Designing information and communication systems that are robust and resilient to attacks has been and continues to be an important and challenging topic. One of the main difficulties resides in quantifying the vulnerability/robustness of a system in the presence of an intelligent attacker who might exploit the structure of the system to design harmful attacks. To capture the strategic nature of the interactions between a defender and an adversary, game theoretic models have been gaining a lot of interest in the study of the security of information and communication systems.
In this talk, I will introduce the notion of blocking games and discuss how it can be used to design a framework for analyzing robustness/vulnerability of information systems in adversarial environment. Blocking games model abstract situations where an agent (the defender) needs to choose a subset of a finite set of resources to perform a mission critical task. The resources can be the links/nodes of a network, a set of computer programs, or a set of servers in a data center. An attacker wants to disrupt the task by choosing some resource(s) to attack. We have studied such a scenario as a quasi-zero-sum, 2-player game and, using the theory of Blocking Pairs of Polyhedra, we have provided a closed-form characterization of its Nash equilibria.
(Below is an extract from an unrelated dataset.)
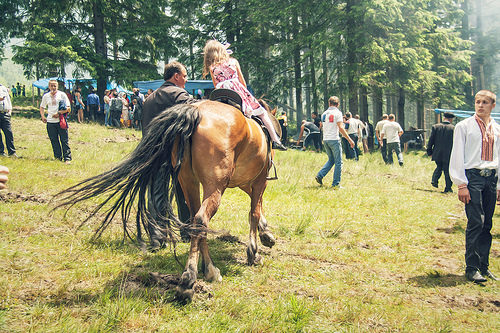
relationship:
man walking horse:
[447, 88, 500, 280] [164, 82, 313, 289]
I will particularly discuss network blocking games: an application of blocking games to the analysis of communication networks vulnerability/robustness in adversarial environment. In these models, the goal of the defender (network operator) is to maintain some connectivity by choosing a subset of links in the network. The attacker wants to disrupt the communication by attacking the links. The Nash equilibrium strategies are then used to predict the most likely attackers actions and the Nash equilibrium payoff serves as a quantification of the vulnerability/robustness of the network. Using illustrative examples, I will discuss network vulnerability metrics derived from these models and how these metrics can be used to design robust networks and/or strengthen the robustness of existing ones. I will also show how these metrics can be used to identify the most critical links in a network.
This is joint work with Prof. Jean C. Walrand, Prof. Venkat Anantharam (UC Berkeley), Dr. Vladimir Marbukh (NIST), and Aron Lazska (Budapest University of Technology and Economics).